The memory model is a fascinating topic – it touches on hardware, concurrency, compiler optimizations, and even math.
The memory model defines what state a thread may see when it reads a memory location modified by other threads. For example, if one thread updates a regular non-volatile field, it is possible that another thread reading the field will never observe the new value. This program never terminates (in a release build):
class Test { private bool _loop = true; public static void Main() { Test test1 = new Test(); // Set _loop to false on another thread new Thread(() => { test1._loop = false;}).Start(); // Poll the _loop field until it is set to false while (test1._loop == true) ; // The loop above will never terminate! } }
There are two possible ways to get the while loop to terminate:
- Use a lock to protect all accesses (reads and writes) to the _loop field
- Mark the _loop field as volatile
There are two reasons why a read of a non-volatile field may observe a stale value: compiler optimizations and processor optimizations.
In concurrent programming, threads can get interleaved in many different ways, resulting in possibly many different outcomes. But as the example with the infinite loop shows, threads do not just get interleaved – they potentially interact in more complex ways, unless you correctly use locks and volatile fields.
Compiler optimizations
The first reason why a non-volatile read may return a stale value has to do with compiler optimizations. In the infinite loop example, the JIT compiler optimizes the while loop from this:
while (test1._loop == true) ;
To this:
if (test1._loop) { while (true); }
This is an entirely reasonable transformation if only one thread accesses the _loop field. But, if another thread changes the value of the field, this optimization can prevent the reading thread from noticing the updated value.
If you mark the _loop field as volatile, the compiler will not hoist the read out of the loop. The compiler will know that other threads may be modifying the field, and so it will be careful to avoid optimizations that would result in a read of a stale value.
The code transformation I showed is a close approximation of the optimization done by the CLR JIT compiler, but not completely exact.
The full story is that the assembly code emitted by the JIT compiler will store the value test1._loop in the EAX register.

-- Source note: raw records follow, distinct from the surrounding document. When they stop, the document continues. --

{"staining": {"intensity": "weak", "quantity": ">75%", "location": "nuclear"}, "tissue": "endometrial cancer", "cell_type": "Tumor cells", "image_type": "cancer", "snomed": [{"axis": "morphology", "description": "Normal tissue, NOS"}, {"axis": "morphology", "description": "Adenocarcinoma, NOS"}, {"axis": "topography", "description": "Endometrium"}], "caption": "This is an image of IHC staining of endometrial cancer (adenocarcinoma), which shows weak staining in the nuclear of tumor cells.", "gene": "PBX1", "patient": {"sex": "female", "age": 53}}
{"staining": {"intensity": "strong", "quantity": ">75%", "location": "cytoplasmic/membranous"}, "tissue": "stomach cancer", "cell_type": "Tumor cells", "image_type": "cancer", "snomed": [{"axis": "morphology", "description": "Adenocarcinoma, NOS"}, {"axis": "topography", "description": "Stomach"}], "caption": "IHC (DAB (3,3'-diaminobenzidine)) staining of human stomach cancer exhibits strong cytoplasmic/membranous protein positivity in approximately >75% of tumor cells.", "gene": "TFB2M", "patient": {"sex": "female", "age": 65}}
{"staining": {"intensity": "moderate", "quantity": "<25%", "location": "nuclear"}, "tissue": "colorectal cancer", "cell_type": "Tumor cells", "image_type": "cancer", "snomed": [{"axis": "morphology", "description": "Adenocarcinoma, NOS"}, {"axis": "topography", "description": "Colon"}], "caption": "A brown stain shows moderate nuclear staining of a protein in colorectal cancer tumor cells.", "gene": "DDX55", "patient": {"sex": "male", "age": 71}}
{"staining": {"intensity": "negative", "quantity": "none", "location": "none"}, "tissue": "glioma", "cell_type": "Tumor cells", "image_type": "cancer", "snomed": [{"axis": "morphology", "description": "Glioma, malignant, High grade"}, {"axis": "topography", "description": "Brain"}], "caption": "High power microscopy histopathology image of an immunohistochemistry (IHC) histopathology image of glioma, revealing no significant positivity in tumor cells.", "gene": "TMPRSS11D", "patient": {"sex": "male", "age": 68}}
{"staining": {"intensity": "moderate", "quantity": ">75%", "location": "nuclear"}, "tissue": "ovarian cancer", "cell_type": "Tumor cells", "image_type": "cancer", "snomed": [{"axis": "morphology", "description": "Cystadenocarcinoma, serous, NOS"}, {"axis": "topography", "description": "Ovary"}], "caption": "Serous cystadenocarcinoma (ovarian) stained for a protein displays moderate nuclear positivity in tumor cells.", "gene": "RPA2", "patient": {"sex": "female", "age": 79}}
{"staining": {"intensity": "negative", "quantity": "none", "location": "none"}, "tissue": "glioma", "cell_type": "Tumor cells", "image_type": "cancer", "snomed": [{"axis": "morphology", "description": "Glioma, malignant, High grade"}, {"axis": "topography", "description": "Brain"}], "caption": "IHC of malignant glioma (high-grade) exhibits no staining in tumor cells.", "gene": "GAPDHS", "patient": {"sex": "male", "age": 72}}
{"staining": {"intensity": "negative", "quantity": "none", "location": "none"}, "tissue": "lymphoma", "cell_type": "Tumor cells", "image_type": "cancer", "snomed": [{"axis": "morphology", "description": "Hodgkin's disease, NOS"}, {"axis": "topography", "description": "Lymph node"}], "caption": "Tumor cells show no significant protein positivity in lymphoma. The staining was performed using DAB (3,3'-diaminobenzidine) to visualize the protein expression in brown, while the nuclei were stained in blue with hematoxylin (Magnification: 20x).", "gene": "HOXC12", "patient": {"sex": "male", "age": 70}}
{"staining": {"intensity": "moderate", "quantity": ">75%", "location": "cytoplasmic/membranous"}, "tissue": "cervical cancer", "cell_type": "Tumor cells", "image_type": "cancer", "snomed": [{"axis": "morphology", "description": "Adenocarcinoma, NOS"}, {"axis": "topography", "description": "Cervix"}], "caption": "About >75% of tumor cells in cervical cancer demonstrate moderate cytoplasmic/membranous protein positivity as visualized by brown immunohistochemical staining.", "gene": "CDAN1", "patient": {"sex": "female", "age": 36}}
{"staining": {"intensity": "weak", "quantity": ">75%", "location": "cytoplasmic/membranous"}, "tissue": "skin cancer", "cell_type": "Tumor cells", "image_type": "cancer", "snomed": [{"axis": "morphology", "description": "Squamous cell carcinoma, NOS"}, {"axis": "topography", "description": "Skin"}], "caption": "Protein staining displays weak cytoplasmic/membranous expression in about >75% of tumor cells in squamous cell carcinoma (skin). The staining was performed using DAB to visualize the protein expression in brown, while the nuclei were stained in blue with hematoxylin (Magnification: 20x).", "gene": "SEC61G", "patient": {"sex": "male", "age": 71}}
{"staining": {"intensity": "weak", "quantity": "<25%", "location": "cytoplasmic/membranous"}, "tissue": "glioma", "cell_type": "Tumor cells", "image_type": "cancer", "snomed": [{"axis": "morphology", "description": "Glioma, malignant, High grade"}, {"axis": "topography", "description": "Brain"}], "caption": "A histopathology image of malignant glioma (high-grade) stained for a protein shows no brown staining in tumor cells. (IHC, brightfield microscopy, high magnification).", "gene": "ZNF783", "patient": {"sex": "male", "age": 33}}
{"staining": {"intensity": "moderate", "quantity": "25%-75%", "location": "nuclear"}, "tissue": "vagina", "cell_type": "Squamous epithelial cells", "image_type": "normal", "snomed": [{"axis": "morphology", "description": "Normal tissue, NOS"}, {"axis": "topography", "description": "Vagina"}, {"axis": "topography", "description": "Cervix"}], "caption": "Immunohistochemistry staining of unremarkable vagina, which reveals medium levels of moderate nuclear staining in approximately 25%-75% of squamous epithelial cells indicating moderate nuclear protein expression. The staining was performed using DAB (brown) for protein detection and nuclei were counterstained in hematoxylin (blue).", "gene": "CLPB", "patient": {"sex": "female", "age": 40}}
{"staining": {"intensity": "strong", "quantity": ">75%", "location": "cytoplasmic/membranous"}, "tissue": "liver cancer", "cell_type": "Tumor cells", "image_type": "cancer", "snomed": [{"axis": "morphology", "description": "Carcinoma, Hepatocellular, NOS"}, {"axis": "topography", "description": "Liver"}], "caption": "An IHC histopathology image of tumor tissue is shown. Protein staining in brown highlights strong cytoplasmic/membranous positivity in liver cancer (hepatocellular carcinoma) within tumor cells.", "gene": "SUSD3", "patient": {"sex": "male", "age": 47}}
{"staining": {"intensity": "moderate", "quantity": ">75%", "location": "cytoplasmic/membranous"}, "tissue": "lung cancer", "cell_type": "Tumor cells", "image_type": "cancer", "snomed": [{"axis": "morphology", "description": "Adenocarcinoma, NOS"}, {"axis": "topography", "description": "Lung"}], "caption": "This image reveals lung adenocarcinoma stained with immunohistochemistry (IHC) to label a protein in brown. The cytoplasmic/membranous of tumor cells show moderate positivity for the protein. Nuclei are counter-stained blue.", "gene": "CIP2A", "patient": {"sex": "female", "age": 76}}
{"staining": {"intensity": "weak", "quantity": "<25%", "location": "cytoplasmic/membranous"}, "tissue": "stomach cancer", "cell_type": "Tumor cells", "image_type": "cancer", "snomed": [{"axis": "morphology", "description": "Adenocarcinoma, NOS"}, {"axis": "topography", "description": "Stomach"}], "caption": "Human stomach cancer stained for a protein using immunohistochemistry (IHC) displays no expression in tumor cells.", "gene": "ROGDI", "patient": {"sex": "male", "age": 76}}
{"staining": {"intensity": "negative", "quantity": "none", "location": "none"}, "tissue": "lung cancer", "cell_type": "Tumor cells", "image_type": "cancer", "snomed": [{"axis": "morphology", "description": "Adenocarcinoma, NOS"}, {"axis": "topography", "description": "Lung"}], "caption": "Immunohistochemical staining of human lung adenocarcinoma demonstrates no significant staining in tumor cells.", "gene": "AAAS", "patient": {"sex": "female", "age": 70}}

The loop condition will keep polling the register, and will read test1._loop from memory again. Even when the thread is pre-empted, the CPU registers get saved. Once the thread is again scheduled to run, the same stale EAX register value will be restored, and the loop never terminates.
The assembly code generated by the while loop looks as follows:
00000068 test eax,eax 0000006a jne 00000068
If you make the _loop field volatile, this code is generated instead:
00000064 cmp byte ptr [eax+4],0 00000068 jne 00000064
If the _loop field is not volatile, the compiler will store _loop in the EAX register. If _loop is volatile, the compiler will instead keep the test1 variable in EAX, and the value of _loop will be re-fetched from memory on each access (by “ptr [eax+4]”).
From my experience playing around with the current version of the CLR, I get the impression that these kinds of compiler optimizations are not terribly frequent. On x86 and x64, often the same assembly code will be generated regardless of whether a field is volatile or not. On IA64, the situation is a bit different – see the next section.
Processor optimizations
On some processors, not only must the compiler avoid certain optimizations on volatile reads and writes, it also has to use special instructions. On a multi-core machine, different cores have different caches. The processors may not bother to keep those caches coherent by default, and special instructions may be needed to flush and refresh the caches.
The mainstream x86 and x64 processors implement a strong memory model where memory access is effectively volatile. So, a volatile field forces the compiler to avoid some high-level optimizations like hoisting a read out of a loop, but otherwise results in the same assembly code as a non-volatile read.
The Itanium processor implements a weaker memory model. To target Itanium, the JIT compiler has to use special instructions for volatile memory accesses: LD.ACQ and ST.REL, instead of LD and ST. Instruction LD.ACQ effectively says, “refresh my cache and then read a value” and ST.REL says, “write a value to my cache and then flush the cache to main memory”. LD and ST on the other hand may just access the processor’s cache, which is not visible to other processors.
For the reasons explained in this section and the previous sections, marking a field as volatile will often incur zero performance penalty on x86 and x64.
The x86/x64 instruction set actually does contains three fence instructions: LFENCE, SFENCE, and MFENCE. LFENCE and SFENCE are apparently not needed on the current architecture, but MFENCE is useful to go around one particular issue: if a core reads a memory location it previously wrote, the read may be served from the store buffer, even though the write has not yet been written to memory. [Source] I don’t actually know whether the CLR JIT ever inserts MFENCE instructions.
Volatile accesses in more depth
To understand how volatile and non-volatile memory accesses work, you can imagine each thread as having its own cache. Consider a simple example with a non-volatile memory location (i.e. a field) u, and a volatile memory location v.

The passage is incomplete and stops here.